Goal of the exercise -> Reproduce the entries word for word, from the first line through the line that contains "Bronze Components and Casting".
START Entries provided
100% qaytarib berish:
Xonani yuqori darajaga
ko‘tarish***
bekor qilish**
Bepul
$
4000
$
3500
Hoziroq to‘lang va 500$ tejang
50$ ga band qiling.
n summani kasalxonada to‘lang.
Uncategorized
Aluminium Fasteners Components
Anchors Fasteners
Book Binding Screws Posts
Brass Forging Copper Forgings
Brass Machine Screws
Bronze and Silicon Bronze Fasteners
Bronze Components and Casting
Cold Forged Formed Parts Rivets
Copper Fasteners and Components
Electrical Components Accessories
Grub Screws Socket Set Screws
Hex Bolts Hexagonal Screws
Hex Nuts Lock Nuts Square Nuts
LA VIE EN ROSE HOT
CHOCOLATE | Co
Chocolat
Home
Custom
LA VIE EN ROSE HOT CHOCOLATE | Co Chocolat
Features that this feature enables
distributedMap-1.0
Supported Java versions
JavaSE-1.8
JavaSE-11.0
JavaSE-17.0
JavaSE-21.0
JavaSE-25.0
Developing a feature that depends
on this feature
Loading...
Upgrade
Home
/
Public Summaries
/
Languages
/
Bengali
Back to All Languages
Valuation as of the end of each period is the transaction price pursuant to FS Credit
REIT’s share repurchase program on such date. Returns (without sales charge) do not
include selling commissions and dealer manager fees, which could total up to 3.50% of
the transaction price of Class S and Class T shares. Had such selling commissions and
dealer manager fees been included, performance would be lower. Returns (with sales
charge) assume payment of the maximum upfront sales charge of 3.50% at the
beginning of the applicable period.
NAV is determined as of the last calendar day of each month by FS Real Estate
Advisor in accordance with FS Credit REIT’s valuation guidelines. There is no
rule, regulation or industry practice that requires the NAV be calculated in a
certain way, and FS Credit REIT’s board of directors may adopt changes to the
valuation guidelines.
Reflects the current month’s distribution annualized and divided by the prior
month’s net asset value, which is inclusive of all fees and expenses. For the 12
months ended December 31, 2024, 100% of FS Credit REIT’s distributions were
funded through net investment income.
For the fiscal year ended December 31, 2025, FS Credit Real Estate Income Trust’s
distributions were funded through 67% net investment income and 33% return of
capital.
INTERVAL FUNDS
END Entries provided
Result for this exercise ->
100% qaytarib berish:
Xonani yuqori darajaga
ko‘tarish***
bekor qilish**
Bepul
$
4000
$
3500
Hoziroq to‘lang va 500$ tejang
50$ ga band qiling.
n summani kasalxonada to‘lang.
Uncategorized
Aluminium Fasteners Components
Anchors Fasteners
Book Binding Screws Posts
Brass Forging Copper Forgings
Brass Machine Screws
Bronze and Silicon Bronze Fasteners
Bronze Components and Casting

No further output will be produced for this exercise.